In San Diego, Organovo is bioprinting tiny human liver and kidney tissues to help identify toxic drugs before they reach clinical trials. It’s also in preclinical studies with a “dollar bill sized” liver patch that could help extend the lives of patients on liver transplant lists.

L’Oréal has developed and patented its own 3-D bioprinted human skin, called Episkin, to help eliminate animal testing. They’ve partnered with Organovo to produce enough to sell to other cosmetics firms.

According to the FDA, liver and kidney toxicity are the most common reasons for a drug to be pulled from clinical trials—or from the market.

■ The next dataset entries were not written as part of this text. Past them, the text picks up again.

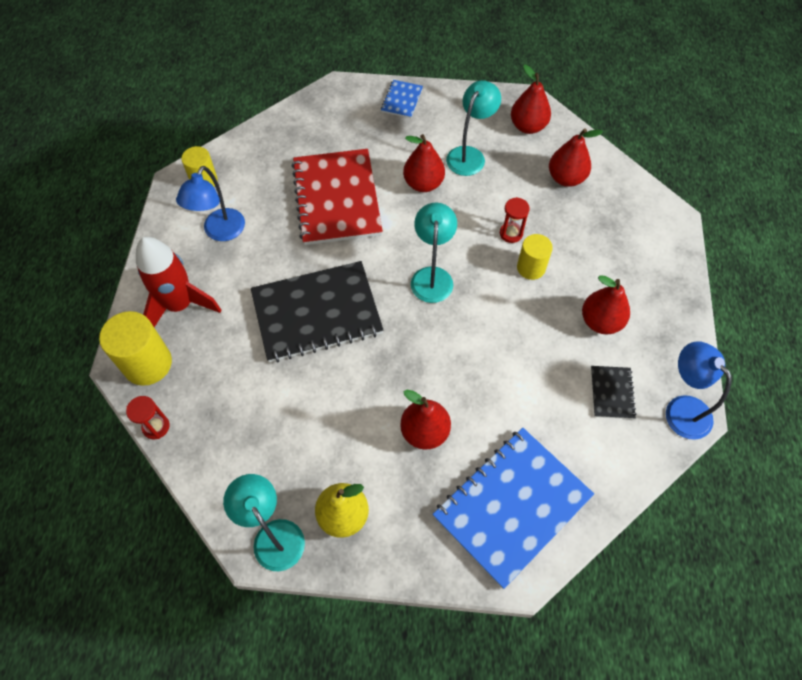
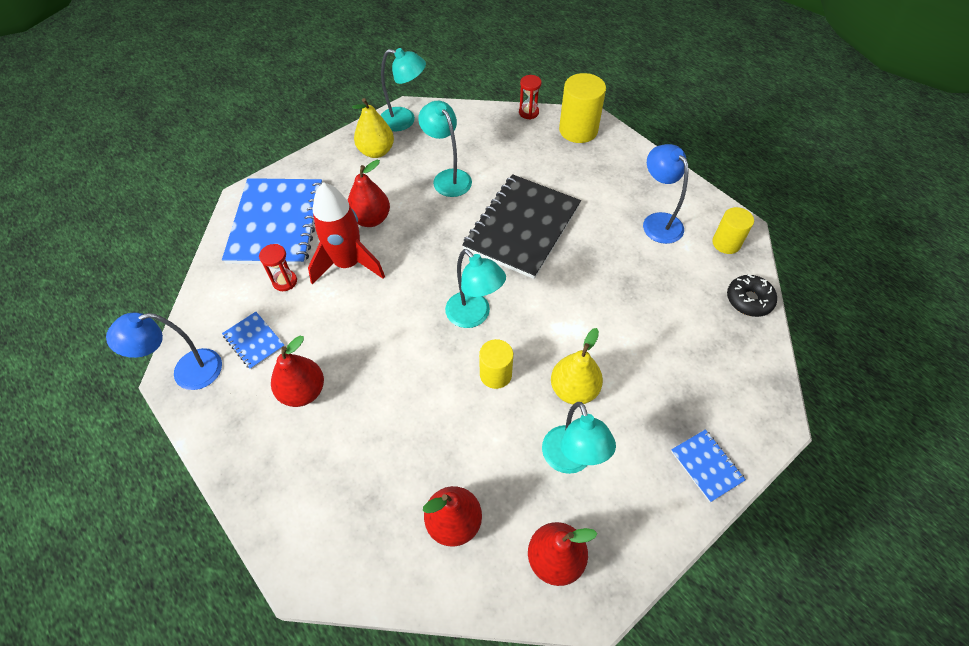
camera: 135 degrees right, 5 degrees down
red rocket [136,237,221,327] -> red rocket moved to [308,182,385,285]
red notebook [292,149,383,245] -> none
red pear [403,134,445,192] -> yellow pear [551,328,603,404]
red hourglass [500,197,530,243] -> red hourglass moved to [259,244,297,291]
yellow cylinder [517,234,553,280] -> yellow cylinder moved to [479,339,513,389]
black notebook [591,366,636,419] -> blue notebook [222,312,284,370]
blue lamp [666,341,732,440] -> blue lamp turned 150 degrees clockwise [106,312,222,390]
none -> turquoise lamp [418,101,472,197]
none -> black donut [727,274,777,317]

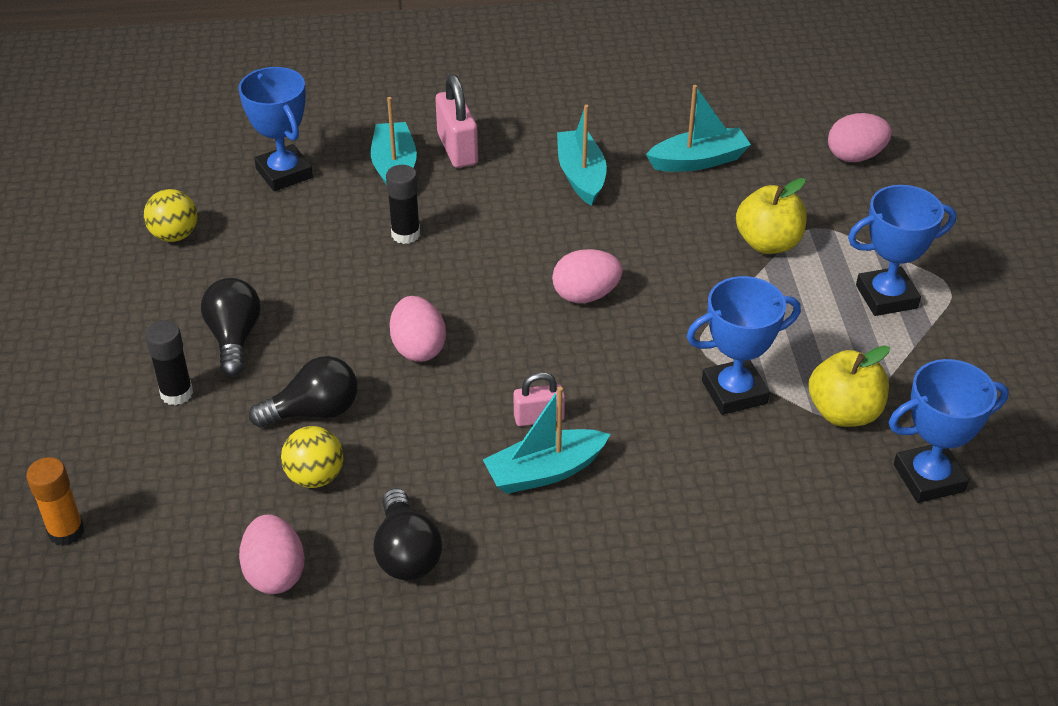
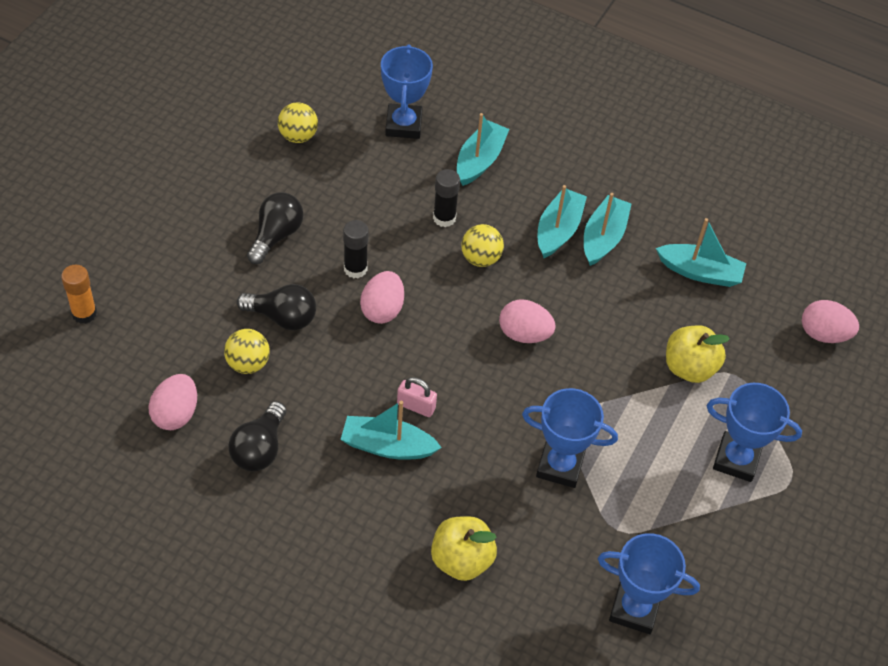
camera: 30 degrees right, 10 degrees up
black glue stick [145,321,193,405] -> black glue stick moved to [343,220,369,279]
pink padlock [435,74,478,168] -> none
yellow apple [809,345,890,427] -> yellow apple moved to [431,516,497,581]
none -> yellow ball [461,224,504,267]
none -> turquoise boat [538,185,587,258]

10 Years: Average time it takes for a new medicine to go from initial discovery to marketplace
$2.6 Billion: Average estimated cost to research and develop each successful drug
12 Percent: Percentage of drugs entering clinical trials that become an approved medicine (Source: Pharmaceutical and Research Manufacturers of America)
17K: Patients on the U.S. liver transplant waiting list
6K: Liver transplants performed each year in the U.S.

The Chen Laboratory at UC San Diego is developing a two-step bioprinting process that has the potential to create a vasculature network within bioprinted liver tissue. Tissue size is limited by how far oxygen and nutrients can diffuse, so a vascular network is needed to build larger tissues.